> _Your goal_
Among the lines below, the one containing "#2 cooler from (160, 83) to (263, 192)" opens the range and the one containing "The horizontal FOV" closes it. Print that range exactly, without the pictures.

(Record set)

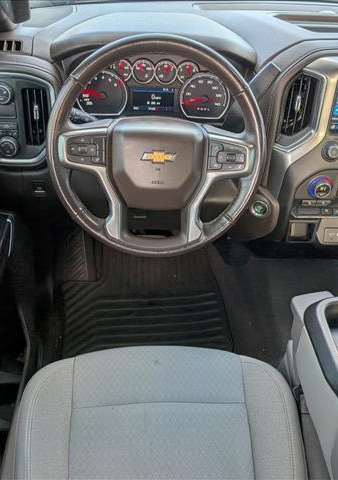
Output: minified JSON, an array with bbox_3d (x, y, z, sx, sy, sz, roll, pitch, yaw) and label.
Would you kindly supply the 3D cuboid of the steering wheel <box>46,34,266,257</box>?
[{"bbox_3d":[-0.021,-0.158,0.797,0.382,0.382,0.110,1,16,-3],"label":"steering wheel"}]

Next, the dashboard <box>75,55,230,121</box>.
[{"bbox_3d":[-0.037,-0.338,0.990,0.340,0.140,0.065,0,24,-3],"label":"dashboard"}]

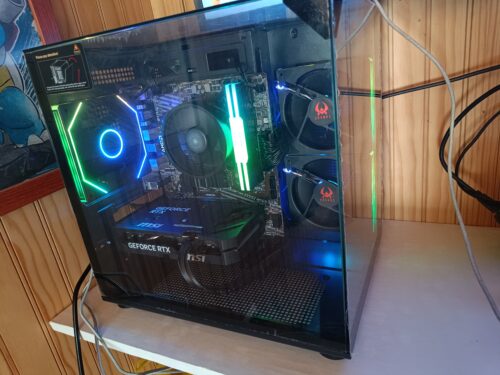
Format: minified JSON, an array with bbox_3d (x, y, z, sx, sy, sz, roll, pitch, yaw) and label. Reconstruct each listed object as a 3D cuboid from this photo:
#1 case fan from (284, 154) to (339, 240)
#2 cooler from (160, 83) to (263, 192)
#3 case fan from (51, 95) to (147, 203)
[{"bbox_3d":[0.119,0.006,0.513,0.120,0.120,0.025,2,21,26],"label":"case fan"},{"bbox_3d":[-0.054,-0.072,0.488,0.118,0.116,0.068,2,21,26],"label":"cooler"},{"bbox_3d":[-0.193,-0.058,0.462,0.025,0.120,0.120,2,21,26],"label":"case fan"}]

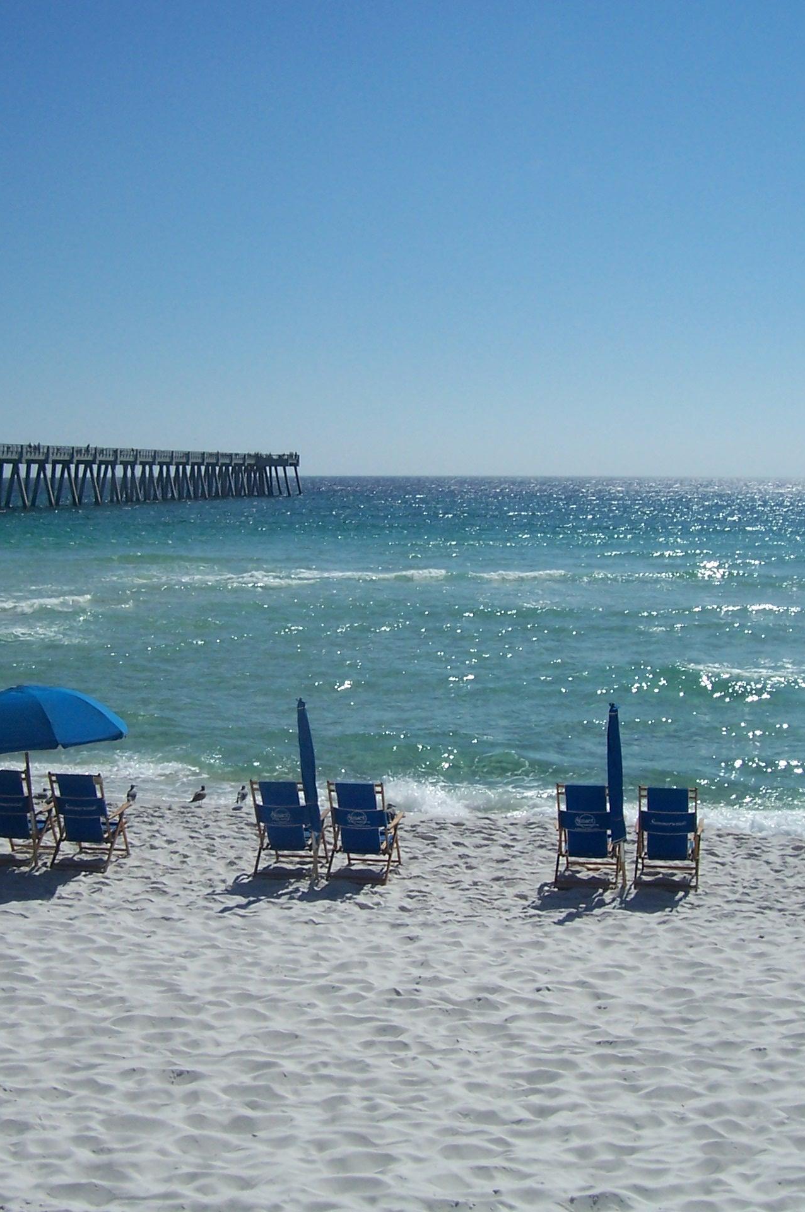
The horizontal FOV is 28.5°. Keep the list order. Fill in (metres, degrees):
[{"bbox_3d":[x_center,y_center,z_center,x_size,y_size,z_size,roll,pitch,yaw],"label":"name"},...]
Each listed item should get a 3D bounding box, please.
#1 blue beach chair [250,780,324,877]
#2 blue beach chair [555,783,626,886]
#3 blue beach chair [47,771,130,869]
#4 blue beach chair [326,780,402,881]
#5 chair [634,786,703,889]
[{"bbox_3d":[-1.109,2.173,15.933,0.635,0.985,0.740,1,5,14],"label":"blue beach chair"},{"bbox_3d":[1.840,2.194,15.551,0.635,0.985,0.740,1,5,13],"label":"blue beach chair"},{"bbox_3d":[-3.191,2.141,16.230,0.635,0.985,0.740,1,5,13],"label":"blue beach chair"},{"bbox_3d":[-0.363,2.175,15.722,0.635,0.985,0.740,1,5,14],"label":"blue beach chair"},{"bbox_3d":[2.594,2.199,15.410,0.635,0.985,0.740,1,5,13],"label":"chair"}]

(End Record set)
(Record set)

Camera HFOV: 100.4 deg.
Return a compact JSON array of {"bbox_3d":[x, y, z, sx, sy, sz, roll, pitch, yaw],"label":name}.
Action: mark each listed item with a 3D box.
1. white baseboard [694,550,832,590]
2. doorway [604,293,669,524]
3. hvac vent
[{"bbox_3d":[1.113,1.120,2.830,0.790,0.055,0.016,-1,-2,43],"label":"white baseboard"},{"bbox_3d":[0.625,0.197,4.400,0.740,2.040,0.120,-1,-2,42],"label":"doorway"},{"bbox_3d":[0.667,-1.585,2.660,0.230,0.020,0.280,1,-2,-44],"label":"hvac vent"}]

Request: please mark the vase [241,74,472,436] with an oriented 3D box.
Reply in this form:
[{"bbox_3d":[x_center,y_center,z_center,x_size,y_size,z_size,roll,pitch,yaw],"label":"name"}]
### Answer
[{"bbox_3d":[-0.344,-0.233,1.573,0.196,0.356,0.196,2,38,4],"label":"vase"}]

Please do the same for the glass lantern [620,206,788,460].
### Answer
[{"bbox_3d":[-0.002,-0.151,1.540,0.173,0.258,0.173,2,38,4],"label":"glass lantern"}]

(End Record set)
(Record set)

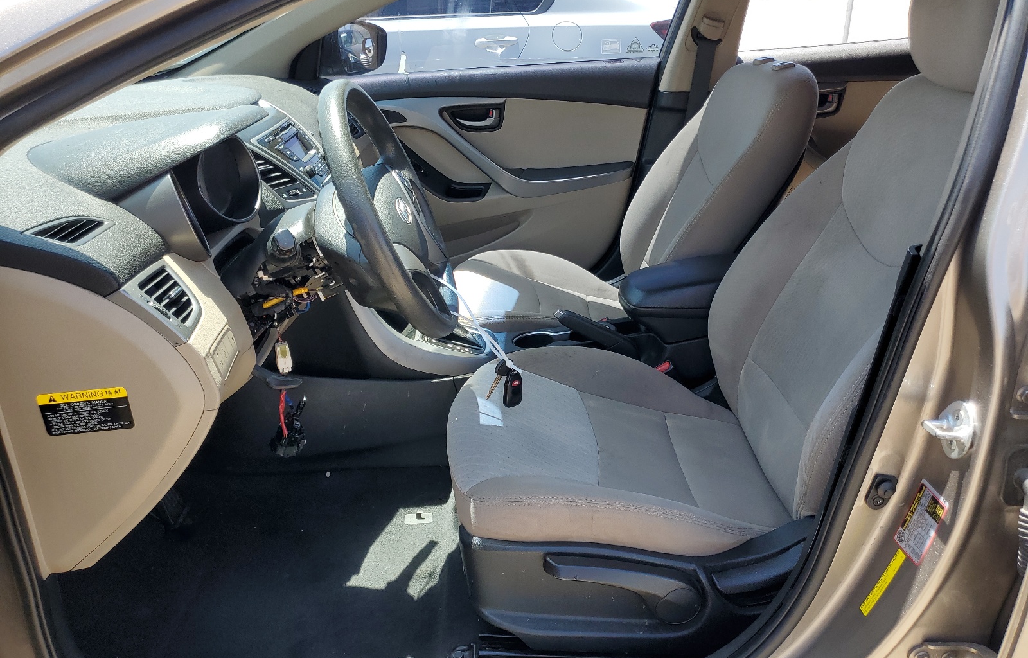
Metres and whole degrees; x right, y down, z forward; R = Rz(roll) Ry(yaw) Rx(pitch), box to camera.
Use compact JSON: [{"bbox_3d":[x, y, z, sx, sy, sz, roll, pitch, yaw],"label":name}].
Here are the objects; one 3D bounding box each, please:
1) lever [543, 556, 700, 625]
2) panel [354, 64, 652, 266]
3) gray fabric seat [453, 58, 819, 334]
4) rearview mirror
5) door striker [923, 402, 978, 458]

(End Record set)

> _Task output_
#2 cooler from (160, 83) to (263, 192)
#3 case fan from (51, 95) to (147, 203)
[{"bbox_3d":[0.119,0.006,0.513,0.120,0.120,0.025,2,21,26],"label":"case fan"},{"bbox_3d":[-0.054,-0.072,0.488,0.118,0.116,0.068,2,21,26],"label":"cooler"},{"bbox_3d":[-0.193,-0.058,0.462,0.025,0.120,0.120,2,21,26],"label":"case fan"}]

The horizontal FOV is 28.5°. Keep the list order. Fill in (metres, degrees):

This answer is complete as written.